■ **Check your understanding**
A) According to the Sarah Morgan biography, in what year did she quit staff writing to write comedy full-time?
B) Copy the passage of the Sarah Morgan biography starting with "Last year her" and going on through "Wilson for BBC.".

■ **Text provided**
.....

Sarah MorganSarah Morgan
Sarah was a staff writer on Loaded, Bliss and In Style before quitting in 2007 to write comedy full-time. On television, she is part of the writing team on BAFTA-nominated Sorry I've Got No Head, and CBBC's Hotel Trubble and Scoop! She has written sketches for The Stephen K Amos Show, The Wrong Door, and ITV's Comedy Cuts. In 2008 she was writer’s assistant on My Family. On radio, she writes Radio 4's critically-acclaimed Bigipedia (with Nick Doody and Matt Kirshen), co-wrote Radio 2's Byrne in Hell (with Ed Byrne) and has contributed to Lawrence and Gus: Hearts and Minds and The Now Show.

Last year her comedy drama series pilot Broken Love was picked up by Talkback Thames and developed with Simon Wilson at the BBC. She is currently developing Grace, a solo-written sitcom, for Kudos Generator, and Beauty School (with co-writer Hannah McKay) for Rough Cut. She is also currently working on a TV adaptation of Bigipedia with David Tyler for Pozzitive/Simon Wilson for BBC.

.....

■ **Given data**

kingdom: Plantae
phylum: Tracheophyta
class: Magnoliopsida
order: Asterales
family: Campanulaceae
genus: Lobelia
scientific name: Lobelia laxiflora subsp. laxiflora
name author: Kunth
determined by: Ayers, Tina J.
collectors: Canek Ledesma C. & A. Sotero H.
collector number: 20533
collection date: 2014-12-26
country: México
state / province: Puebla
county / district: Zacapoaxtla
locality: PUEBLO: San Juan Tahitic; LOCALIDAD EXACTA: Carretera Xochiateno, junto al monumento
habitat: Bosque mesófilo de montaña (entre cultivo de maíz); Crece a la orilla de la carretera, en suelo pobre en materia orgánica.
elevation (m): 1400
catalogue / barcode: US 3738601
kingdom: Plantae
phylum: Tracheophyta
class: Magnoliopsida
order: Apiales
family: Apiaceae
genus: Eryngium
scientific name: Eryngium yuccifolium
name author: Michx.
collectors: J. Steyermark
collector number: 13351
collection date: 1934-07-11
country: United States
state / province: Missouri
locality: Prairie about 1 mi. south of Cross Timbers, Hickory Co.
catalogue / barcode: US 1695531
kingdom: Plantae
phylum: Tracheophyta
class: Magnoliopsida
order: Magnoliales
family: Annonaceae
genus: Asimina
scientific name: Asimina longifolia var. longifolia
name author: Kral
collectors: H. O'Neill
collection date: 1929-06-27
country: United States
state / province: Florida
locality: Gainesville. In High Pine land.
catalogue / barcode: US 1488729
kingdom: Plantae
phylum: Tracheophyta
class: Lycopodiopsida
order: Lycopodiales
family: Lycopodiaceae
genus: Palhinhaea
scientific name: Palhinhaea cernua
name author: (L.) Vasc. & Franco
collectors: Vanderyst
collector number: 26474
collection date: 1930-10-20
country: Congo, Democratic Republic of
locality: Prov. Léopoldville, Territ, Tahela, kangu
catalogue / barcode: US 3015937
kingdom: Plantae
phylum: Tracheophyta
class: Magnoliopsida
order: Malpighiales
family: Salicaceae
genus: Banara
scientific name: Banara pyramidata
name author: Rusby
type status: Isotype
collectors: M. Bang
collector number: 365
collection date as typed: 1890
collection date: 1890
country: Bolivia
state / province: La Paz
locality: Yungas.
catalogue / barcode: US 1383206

.....

■ **Solutions to the exercise**
A) 2007

B)
Last year her comedy drama series pilot Broken Love was picked up by Talkback Thames and developed with Simon Wilson at the BBC. She is currently developing Grace, a solo-written sitcom, for Kudos Generator, and Beauty School (with co-writer Hannah McKay) for Rough Cut. She is also currently working on a TV adaptation of Bigipedia with David Tyler for Pozzitive/Simon Wilson for BBC.